◆ **TEXTE PRÉSENTÉ**:
+ + + + +

L’analyse des flux du commerce international : l’apport de ces nouveaux indicateurs
L’OCDE distingue six principaux domaines d’application[16] :
1. Les déséquilibres mondiaux
Comme illustré par notre schéma simpliste ci-dessus, les indicateurs bruts surestiment le déficit d’un pays avec les pays producteurs de biens finals. Si les indicateurs en valeur ajoutée ne modifient pas le total de la balance commerciale du pays utilisateur avec le monde entier, ils redistribuent surplus et déficits de manière plus réaliste entre les partenaires. L’exemple typique est celui des Etats-Unis et de la Chine : l’OMC estime ainsi qu’en valeur ajoutée, la balance commerciale de ces deux pays en 2008 est 40% plus faible. Le tableau ci-dessous l’illustre dans le cas d’Apple, cette fois pour les iPhones. En valeur ajoutée, le total reste 1646 millions de dollars. Par contre, au lieu de considérer qu’il ne s’agit que de la contribution de la Chine (qui produit le bien final), on détaille à présent celle de tous les pays de la chaîne de valeur.

+ + + + +

◆ **EXTRAIT DES DONNÉES**:
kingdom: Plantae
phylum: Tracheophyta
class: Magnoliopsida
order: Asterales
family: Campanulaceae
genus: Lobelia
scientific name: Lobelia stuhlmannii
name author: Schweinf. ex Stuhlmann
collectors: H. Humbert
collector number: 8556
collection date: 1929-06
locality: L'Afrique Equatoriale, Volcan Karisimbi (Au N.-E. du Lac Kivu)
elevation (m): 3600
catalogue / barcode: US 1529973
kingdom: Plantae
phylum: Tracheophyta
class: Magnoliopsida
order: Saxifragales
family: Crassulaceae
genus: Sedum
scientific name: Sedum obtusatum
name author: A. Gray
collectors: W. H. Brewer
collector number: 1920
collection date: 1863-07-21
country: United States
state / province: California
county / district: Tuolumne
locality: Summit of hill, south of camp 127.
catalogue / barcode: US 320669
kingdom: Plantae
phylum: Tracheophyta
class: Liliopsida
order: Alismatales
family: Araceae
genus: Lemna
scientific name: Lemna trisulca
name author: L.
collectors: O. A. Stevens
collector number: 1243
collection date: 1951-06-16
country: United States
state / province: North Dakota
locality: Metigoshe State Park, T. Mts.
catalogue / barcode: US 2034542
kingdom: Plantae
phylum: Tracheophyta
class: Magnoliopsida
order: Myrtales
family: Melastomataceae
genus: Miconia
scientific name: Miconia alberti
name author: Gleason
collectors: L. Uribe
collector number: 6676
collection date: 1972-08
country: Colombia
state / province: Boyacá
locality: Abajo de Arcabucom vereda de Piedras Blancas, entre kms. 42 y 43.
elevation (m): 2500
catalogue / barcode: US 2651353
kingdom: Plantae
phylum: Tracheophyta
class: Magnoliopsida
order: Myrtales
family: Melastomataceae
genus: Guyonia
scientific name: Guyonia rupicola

+ + + + +

◆ **À COMPLÉTER**:
1: D'après le texte sur les flux du commerce international, dans quelle proportion l'OMC estime-t-elle plus faible, en valeur ajoutée, la balance commerciale entre les Etats-Unis et la Chine en 2008 ?
2: Reprenez le texte sur les flux du commerce international à la suite de sa dernière phrase.

◆ **RÉPONSES DANS L'ORDRE**:
1: Elle est 40 % plus faible en valeur ajoutée.

2:
2. L’accès aux marchés et les disputes commerciales
Dans les chaînes mondiales de valeur, l’accès aux inputs et aux technologies compétitives détermine la compétitivité des entreprises. Estimer la valeur ajoutée nationale contenue dans les exportations et les importations permet d’examiner les effets de la régulation commerciale sur les producteurs nationaux et étrangers.
3. L’impact des chocs macro-économiques
Les indicateurs bruts donnent une estimation biaisée de l’impact du commerce sur la demande de court terme. Lors de la crise financière de 2008, un effet « coup de fouet » des chaînes mondiales de valeur dans la transmission du choc a ainsi été mis en évidence.
4. Le commerce et l’emploi
La question des gagnants et des perdants du commerce international fait l’objet d’une forte actualité médiatique. Les indicateurs bruts décrivent la perte des emplois, généralement peu qualifiés, due aux délocalisations hors des pays industrialisés. Les indicateurs en valeur ajoutée, en déterminant les pays et les secteurs où les échanges commerciaux créent de la valeur, font aussi apparaître les gains en termes d’emplois plus qualifiés (recherche et développement, marketing).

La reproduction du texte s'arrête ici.